• **PROBLEM DETAILS**
Pictures excluded, reproduce exactly the lines below from the one with "Saturday, June 18, 2022 7:18 AM" through the one with "Novak et al.", both included.

(INPUT MATERIAL begins)

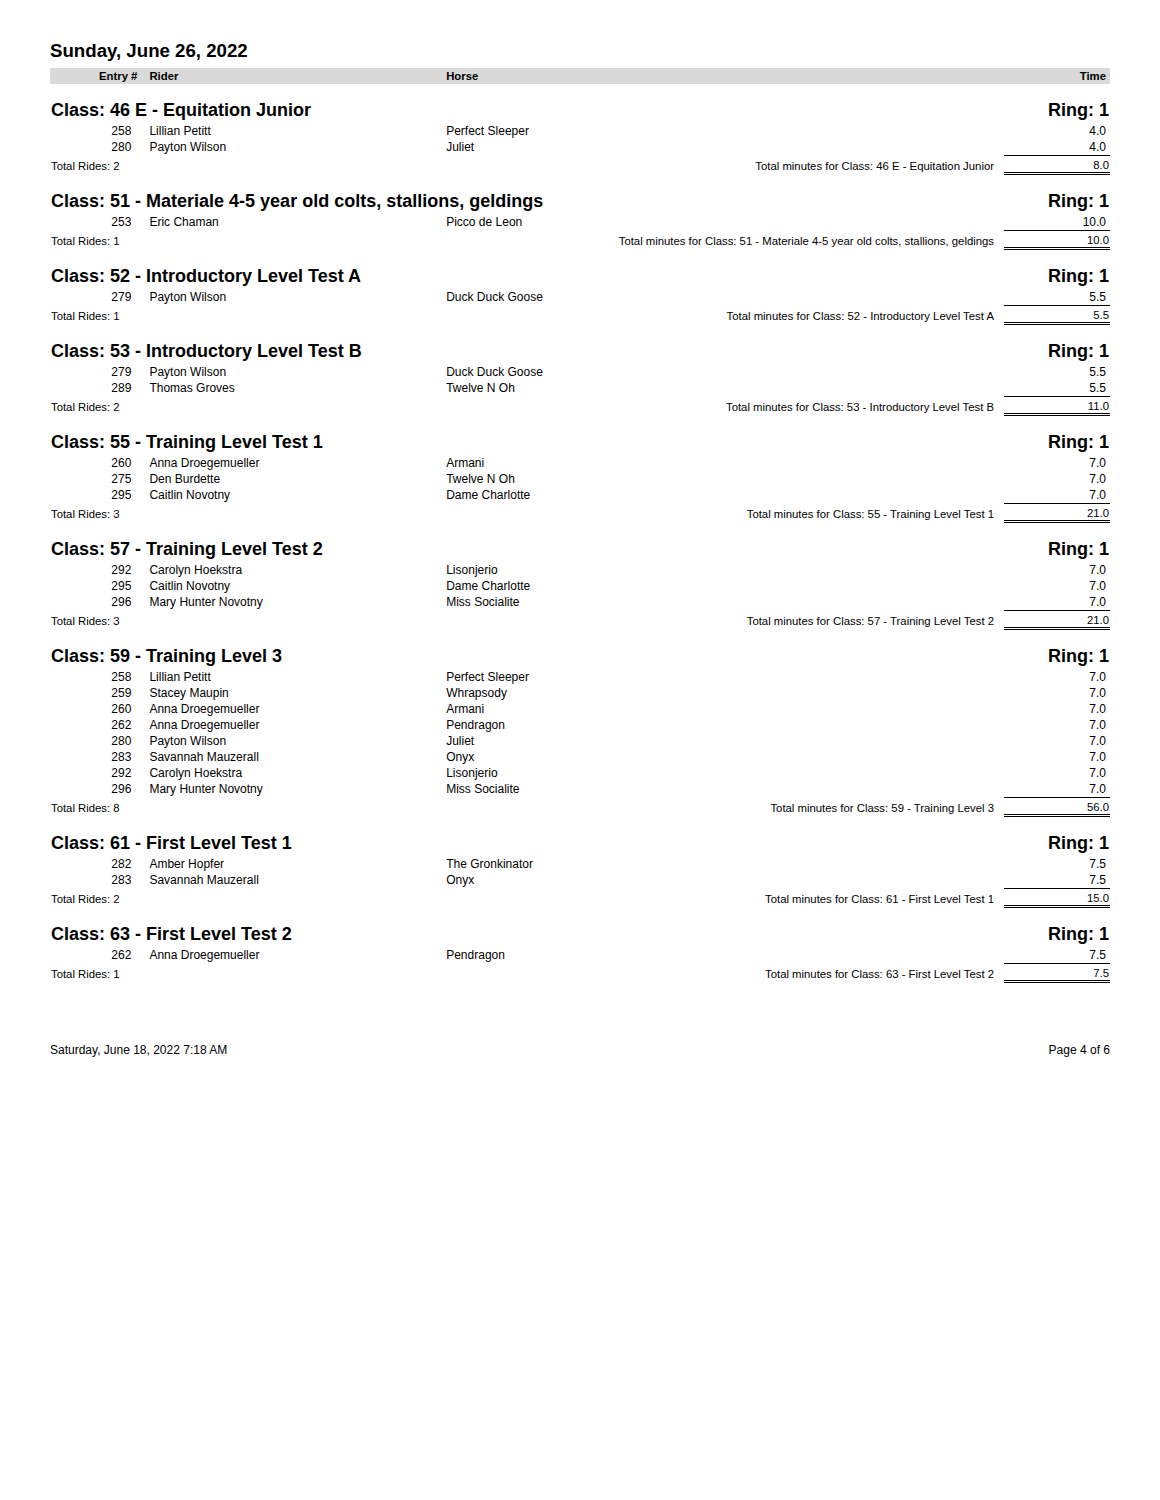Sunday, June 26, 2022
| Entry # | Rider | Horse | | Time |
| Class: 46 E - Equitation Junior | Ring: 1 |
| 258 | Lillian Petitt | Perfect Sleeper | | 4.0 |
| 280 | Payton Wilson | Juliet | | 4.0 |
| Total Rides: 2 | Total minutes for Class: 46 E - Equitation Junior | 8.0 |
| Class: 51 - Materiale 4-5 year old colts, stallions, geldings | Ring: 1 |
| 253 | Eric Chaman | Picco de Leon | | 10.0 |
| Total Rides: 1 | Total minutes for Class: 51 - Materiale 4-5 year old colts, stallions, geldings | 10.0 |
| Class: 52 - Introductory Level Test A | Ring: 1 |
| 279 | Payton Wilson | Duck Duck Goose | | 5.5 |
| Total Rides: 1 | Total minutes for Class: 52 - Introductory Level Test A | 5.5 |
| Class: 53 - Introductory Level Test B | Ring: 1 |
| 279 | Payton Wilson | Duck Duck Goose | | 5.5 |
| 289 | Thomas Groves | Twelve N Oh | | 5.5 |
| Total Rides: 2 | Total minutes for Class: 53 - Introductory Level Test B | 11.0 |
| Class: 55 - Training Level Test 1 | Ring: 1 |
| 260 | Anna Droegemueller | Armani | | 7.0 |
| 275 | Den Burdette | Twelve N Oh | | 7.0 |
| 295 | Caitlin Novotny | Dame Charlotte | | 7.0 |
| Total Rides: 3 | Total minutes for Class: 55 - Training Level Test 1 | 21.0 |
| Class: 57 - Training Level Test 2 | Ring: 1 |
| 292 | Carolyn Hoekstra | Lisonjerio | | 7.0 |
| 295 | Caitlin Novotny | Dame Charlotte | | 7.0 |
| 296 | Mary Hunter Novotny | Miss Socialite | | 7.0 |
| Total Rides: 3 | Total minutes for Class: 57 - Training Level Test 2 | 21.0 |
| Class: 59 - Training Level 3 | Ring: 1 |
| 258 | Lillian Petitt | Perfect Sleeper | | 7.0 |
| 259 | Stacey Maupin | Whrapsody | | 7.0 |
| 260 | Anna Droegemueller | Armani | | 7.0 |
| 262 | Anna Droegemueller | Pendragon | | 7.0 |
| 280 | Payton Wilson | Juliet | | 7.0 |
| 283 | Savannah Mauzerall | Onyx | | 7.0 |
| 292 | Carolyn Hoekstra | Lisonjerio | | 7.0 |
| 296 | Mary Hunter Novotny | Miss Socialite | | 7.0 |
| Total Rides: 8 | Total minutes for Class: 59 - Training Level 3 | 56.0 |
| Class: 61 - First Level Test 1 | Ring: 1 |
| 282 | Amber Hopfer | The Gronkinator | | 7.5 |
| 283 | Savannah Mauzerall | Onyx | | 7.5 |
| Total Rides: 2 | Total minutes for Class: 61 - First Level Test 1 | 15.0 |
| Class: 63 - First Level Test 2 | Ring: 1 |
| 262 | Anna Droegemueller | Pendragon | | 7.5 |
| Total Rides: 1 | Total minutes for Class: 63 - First Level Test 2 | 7.5 |
Saturday, June 18, 2022 7:18 AM
Page 4 of 6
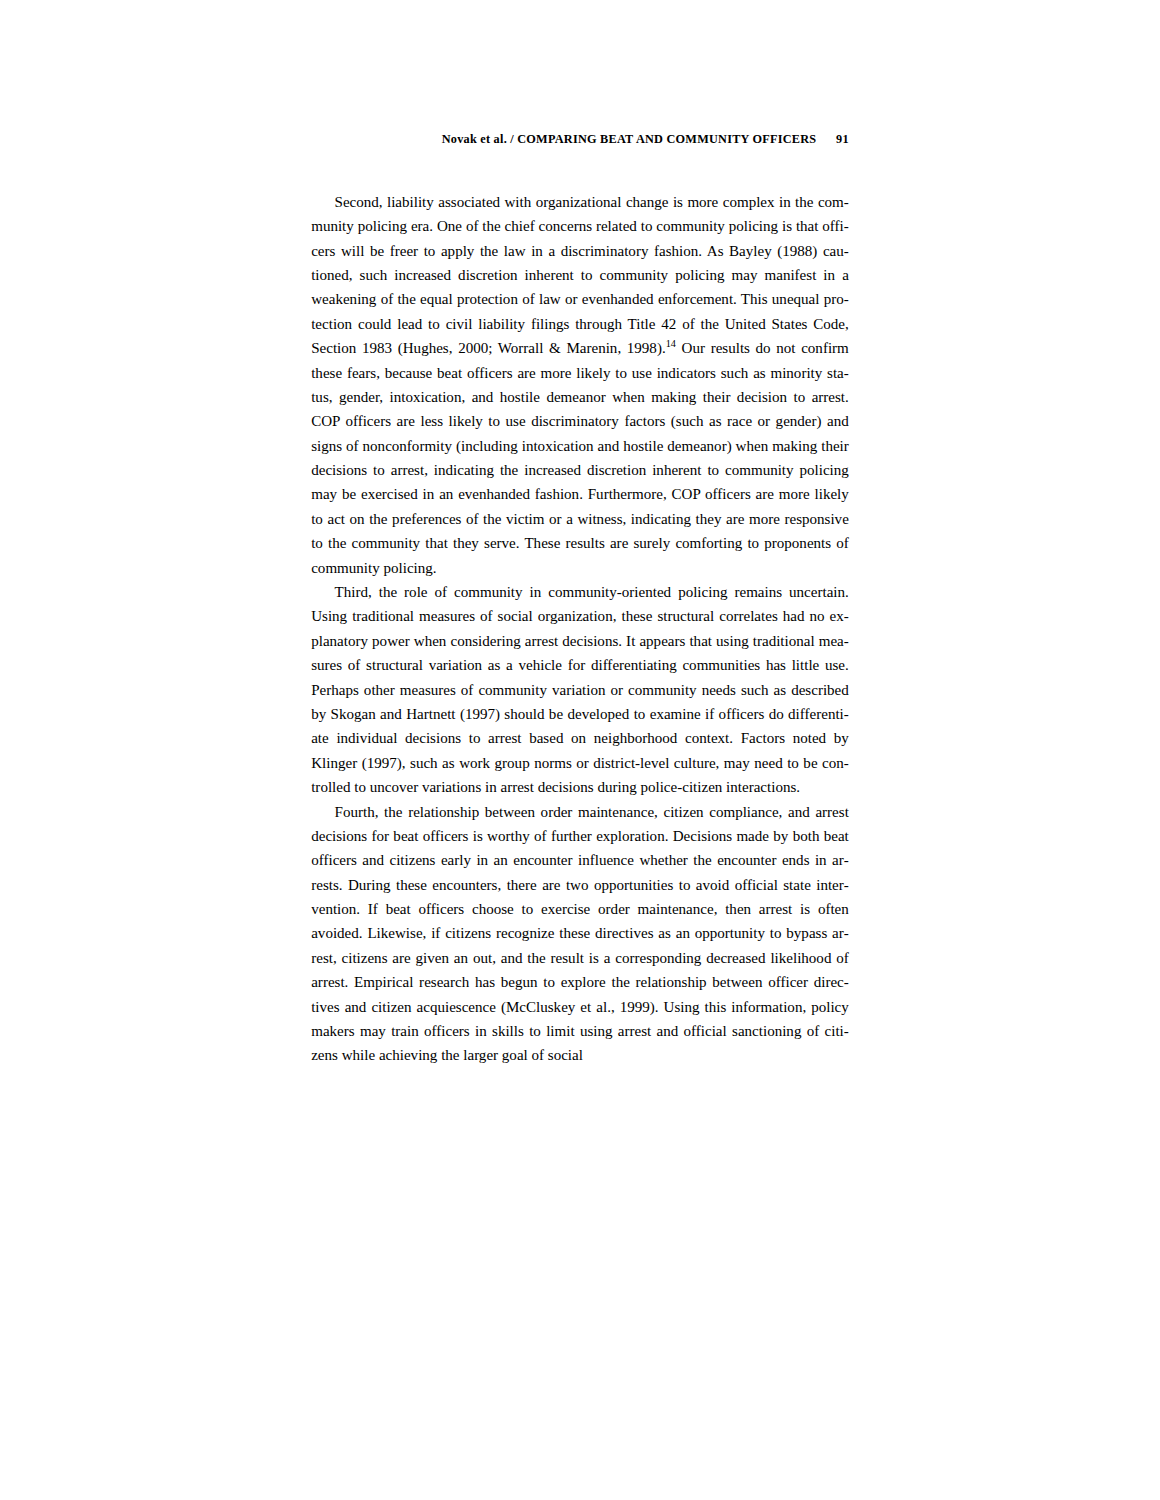Novak et al. / COMPARING BEAT AND COMMUNITY OFFICERS91
Second, liability associated with organizational change is more complex in the community policing era. One of the chief concerns related to community policing is that officers will be freer to apply the law in a discriminatory fashion. As Bayley (1988) cautioned, such increased discretion inherent to community policing may manifest in a weakening of the equal protection of law or evenhanded enforcement. This unequal protection could lead to civil liability filings through Title 42 of the United States Code, Section 1983 (Hughes, 2000; Worrall & Marenin, 1998).14 Our results do not confirm these fears, because beat officers are more likely to use indicators such as minority status, gender, intoxication, and hostile demeanor when making their decision to arrest. COP officers are less likely to use discriminatory factors (such as race or gender) and signs of nonconformity (including intoxication and hostile demeanor) when making their decisions to arrest, indicating the increased discretion inherent to community policing may be exercised in an evenhanded fashion. Furthermore, COP officers are more likely to act on the preferences of the victim or a witness, indicating they are more responsive to the community that they serve. These results are surely comforting to proponents of community policing.
Third, the role of community in community-oriented policing remains uncertain. Using traditional measures of social organization, these structural correlates had no explanatory power when considering arrest decisions. It appears that using traditional measures of structural variation as a vehicle for differentiating communities has little use. Perhaps other measures of community variation or community needs such as described by Skogan and Hartnett (1997) should be developed to examine if officers do differentiate individual decisions to arrest based on neighborhood context. Factors noted by Klinger (1997), such as work group norms or district-level culture, may need to be controlled to uncover variations in arrest decisions during police-citizen interactions.
Fourth, the relationship between order maintenance, citizen compliance, and arrest decisions for beat officers is worthy of further exploration. Decisions made by both beat officers and citizens early in an encounter influence whether the encounter ends in arrests. During these encounters, there are two opportunities to avoid official state intervention. If beat officers choose to exercise order maintenance, then arrest is often avoided. Likewise, if citizens recognize these directives as an opportunity to bypass arrest, citizens are given an out, and the result is a corresponding decreased likelihood of arrest. Empirical research has begun to explore the relationship between officer directives and citizen acquiescence (McCluskey et al., 1999). Using this information, policy makers may train officers in skills to limit using arrest and official sanctioning of citizens while achieving the larger goal of social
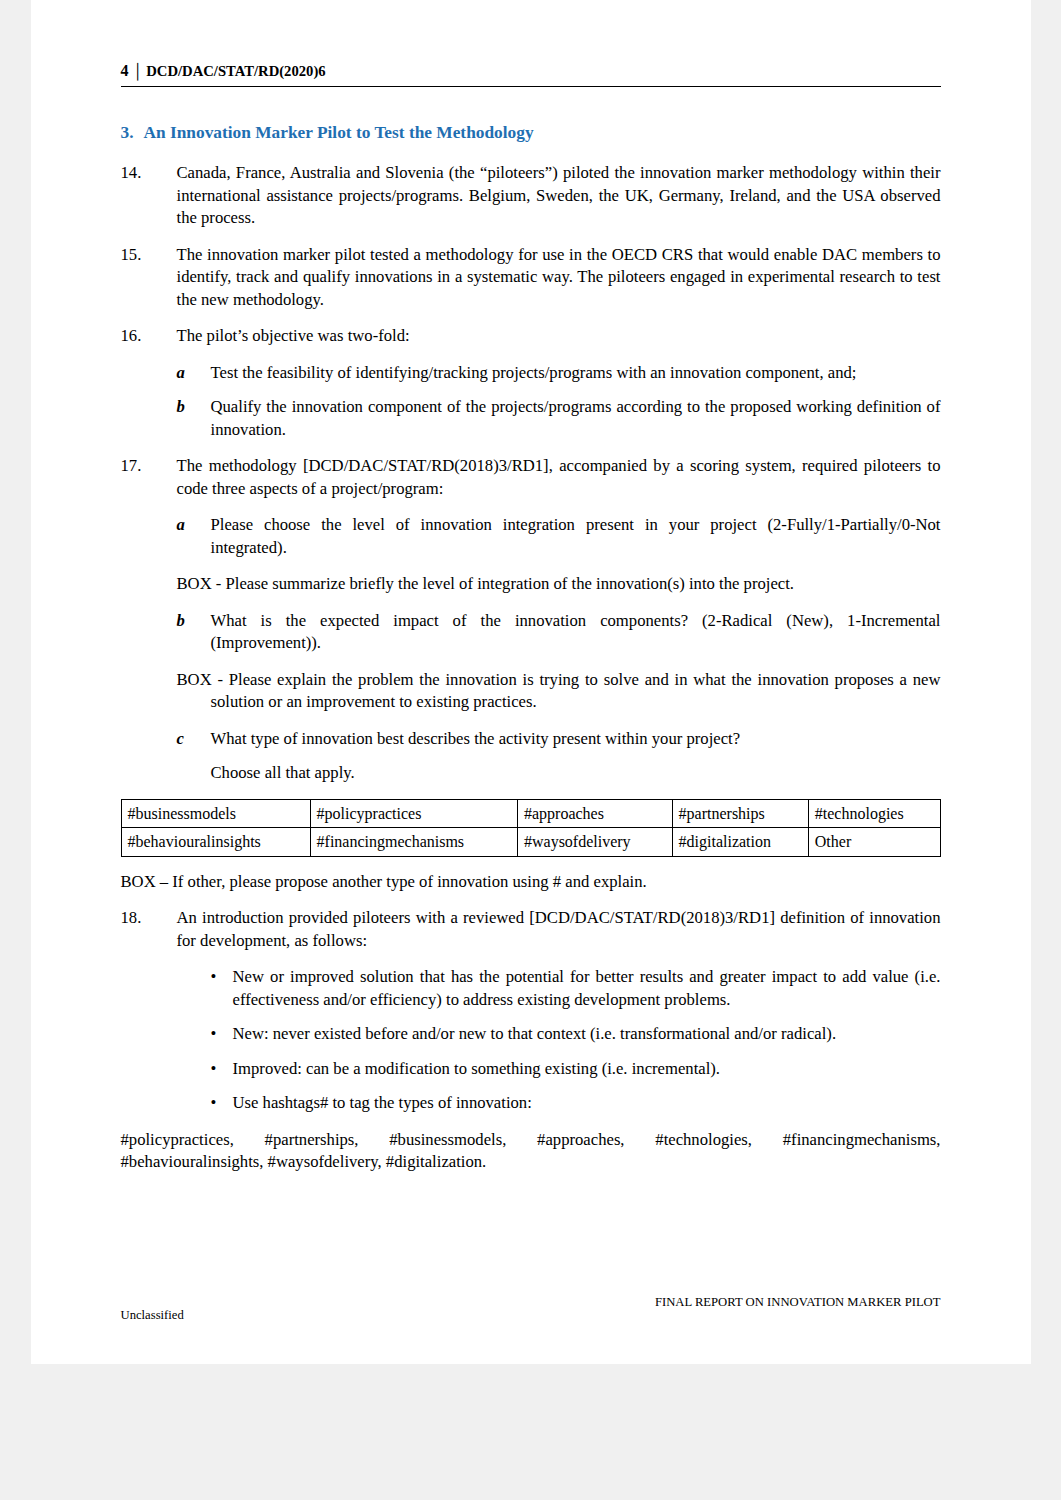4 │ DCD/DAC/STAT/RD(2020)6
3. An Innovation Marker Pilot to Test the Methodology
14. Canada, France, Australia and Slovenia (the “piloteers”) piloted the innovation marker methodology within their international assistance projects/programs. Belgium, Sweden, the UK, Germany, Ireland, and the USA observed the process.
15. The innovation marker pilot tested a methodology for use in the OECD CRS that would enable DAC members to identify, track and qualify innovations in a systematic way. The piloteers engaged in experimental research to test the new methodology.
16. The pilot’s objective was two-fold:
a Test the feasibility of identifying/tracking projects/programs with an innovation component, and;
b Qualify the innovation component of the projects/programs according to the proposed working definition of innovation.
17. The methodology [DCD/DAC/STAT/RD(2018)3/RD1], accompanied by a scoring system, required piloteers to code three aspects of a project/program:
a Please choose the level of innovation integration present in your project (2-Fully/1-Partially/0-Not integrated).
BOX - Please summarize briefly the level of integration of the innovation(s) into the project.
b What is the expected impact of the innovation components? (2-Radical (New), 1-Incremental (Improvement)).
BOX - Please explain the problem the innovation is trying to solve and in what the innovation proposes a new solution or an improvement to existing practices.
c What type of innovation best describes the activity present within your project?
Choose all that apply.
| #businessmodels | #policypractices | #approaches | #partnerships | #technologies |
| #behaviouralinsights | #financingmechanisms | #waysofdelivery | #digitalization | Other |
BOX – If other, please propose another type of innovation using # and explain.
18. An introduction provided piloteers with a reviewed [DCD/DAC/STAT/RD(2018)3/RD1] definition of innovation for development, as follows:
New or improved solution that has the potential for better results and greater impact to add value (i.e. effectiveness and/or efficiency) to address existing development problems.
New: never existed before and/or new to that context (i.e. transformational and/or radical).
Improved: can be a modification to something existing (i.e. incremental).
Use hashtags# to tag the types of innovation:
#policypractices, #partnerships, #businessmodels, #approaches, #technologies, #financingmechanisms, #behaviouralinsights, #waysofdelivery, #digitalization.
Unclassified
FINAL REPORT ON INNOVATION MARKER PILOT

(INPUT MATERIAL ends)

• **WRITTEN REPLY**
Saturday, June 18, 2022 7:18 AM
Page 4 of 6
Novak et al. / COMPARING BEAT AND COMMUNITY OFFICERS91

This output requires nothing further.